Au-delà de la simple mise à disposition de véhicules, les autorités gabonaises présentent Taxi Gab comme un instrument de transformation économique. Les bénéficiaires deviennent progressivement des acteurs indépendants du transport urbain, avec la perspective de revenus réguliers dans un secteur longtemps marqué par l’informel. Pour le gouvernement, il s’agit également de favoriser l’émergence d’une nouvelle génération d’entrepreneurs issus de la jeunesse gabonaise.
L’initiative s’inscrit également dans une logique de modernisation du secteur. Avec la création de Taxi Gab Communication, chaque véhicule est appelé à devenir un support de communication et de services numériques. Publicité embarquée, outils digitaux et solutions connectées doivent permettre de diversifier les revenus générés par l’activité et d’améliorer l’expérience des usagers.

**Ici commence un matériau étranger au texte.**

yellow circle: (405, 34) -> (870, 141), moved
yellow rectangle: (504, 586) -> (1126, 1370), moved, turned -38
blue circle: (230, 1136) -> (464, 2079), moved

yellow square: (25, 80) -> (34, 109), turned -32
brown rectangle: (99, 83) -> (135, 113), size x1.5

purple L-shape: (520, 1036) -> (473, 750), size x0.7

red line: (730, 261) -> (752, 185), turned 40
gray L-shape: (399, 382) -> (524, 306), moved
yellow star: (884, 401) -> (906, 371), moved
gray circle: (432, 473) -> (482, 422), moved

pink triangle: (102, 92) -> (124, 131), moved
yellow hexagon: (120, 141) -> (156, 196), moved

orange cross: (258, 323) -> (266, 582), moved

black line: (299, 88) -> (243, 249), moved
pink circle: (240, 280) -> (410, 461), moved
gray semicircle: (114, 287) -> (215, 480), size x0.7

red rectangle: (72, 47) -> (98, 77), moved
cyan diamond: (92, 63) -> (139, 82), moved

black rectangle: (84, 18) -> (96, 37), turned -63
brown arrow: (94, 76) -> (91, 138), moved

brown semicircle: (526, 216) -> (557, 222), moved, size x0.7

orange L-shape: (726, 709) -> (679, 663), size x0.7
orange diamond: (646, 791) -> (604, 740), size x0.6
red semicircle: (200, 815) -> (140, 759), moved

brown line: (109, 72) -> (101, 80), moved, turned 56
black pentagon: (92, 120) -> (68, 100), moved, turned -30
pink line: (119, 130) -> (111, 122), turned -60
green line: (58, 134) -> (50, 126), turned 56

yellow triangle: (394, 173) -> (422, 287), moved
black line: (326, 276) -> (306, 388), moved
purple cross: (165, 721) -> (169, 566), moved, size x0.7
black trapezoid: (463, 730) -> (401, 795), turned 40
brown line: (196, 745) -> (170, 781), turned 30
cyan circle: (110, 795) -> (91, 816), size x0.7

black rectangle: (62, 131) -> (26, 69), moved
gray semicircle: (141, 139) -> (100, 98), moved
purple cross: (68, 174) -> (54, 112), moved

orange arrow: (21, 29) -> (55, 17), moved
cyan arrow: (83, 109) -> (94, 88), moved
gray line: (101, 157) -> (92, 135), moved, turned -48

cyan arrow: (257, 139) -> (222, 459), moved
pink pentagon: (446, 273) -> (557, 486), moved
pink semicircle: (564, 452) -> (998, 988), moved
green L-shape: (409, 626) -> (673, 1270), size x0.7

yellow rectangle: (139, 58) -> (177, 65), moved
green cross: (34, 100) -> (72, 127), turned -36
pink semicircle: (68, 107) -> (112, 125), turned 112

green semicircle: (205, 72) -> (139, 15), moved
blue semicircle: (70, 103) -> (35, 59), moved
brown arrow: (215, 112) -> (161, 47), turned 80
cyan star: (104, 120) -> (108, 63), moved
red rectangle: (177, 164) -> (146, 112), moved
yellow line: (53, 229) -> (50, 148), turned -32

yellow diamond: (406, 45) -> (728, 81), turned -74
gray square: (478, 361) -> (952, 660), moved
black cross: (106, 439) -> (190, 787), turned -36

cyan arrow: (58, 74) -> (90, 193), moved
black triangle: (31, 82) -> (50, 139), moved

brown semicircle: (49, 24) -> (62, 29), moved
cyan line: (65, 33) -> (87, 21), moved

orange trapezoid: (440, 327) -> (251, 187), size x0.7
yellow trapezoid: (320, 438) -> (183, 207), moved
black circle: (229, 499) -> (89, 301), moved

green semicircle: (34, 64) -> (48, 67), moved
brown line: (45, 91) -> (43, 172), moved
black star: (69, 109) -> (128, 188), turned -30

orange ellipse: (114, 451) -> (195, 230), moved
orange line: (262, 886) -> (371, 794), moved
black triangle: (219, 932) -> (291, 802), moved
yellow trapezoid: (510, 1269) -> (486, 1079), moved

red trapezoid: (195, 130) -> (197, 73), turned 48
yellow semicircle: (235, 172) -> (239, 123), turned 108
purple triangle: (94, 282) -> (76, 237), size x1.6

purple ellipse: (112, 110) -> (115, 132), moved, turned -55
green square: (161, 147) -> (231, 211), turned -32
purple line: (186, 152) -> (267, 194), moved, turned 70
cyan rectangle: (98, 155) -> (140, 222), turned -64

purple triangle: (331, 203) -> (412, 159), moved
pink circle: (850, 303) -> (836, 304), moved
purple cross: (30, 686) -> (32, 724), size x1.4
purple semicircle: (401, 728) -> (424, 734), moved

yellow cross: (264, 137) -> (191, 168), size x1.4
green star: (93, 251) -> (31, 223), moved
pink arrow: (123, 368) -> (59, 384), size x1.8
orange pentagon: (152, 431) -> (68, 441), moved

Lors de la cérémonie organisée au Camp Capitaine Ntchoréré de Baraka, Brice Oligui Nguema a exhorté les bénéficiaires à faire preuve de discipline et de professionnalisme. Le président gabonais affirme vouloir faire du programme Taxi Gab un levier durable d’inclusion économique tout en accompagnant la professionnalisation et la gabonisation progressive du transport urbain.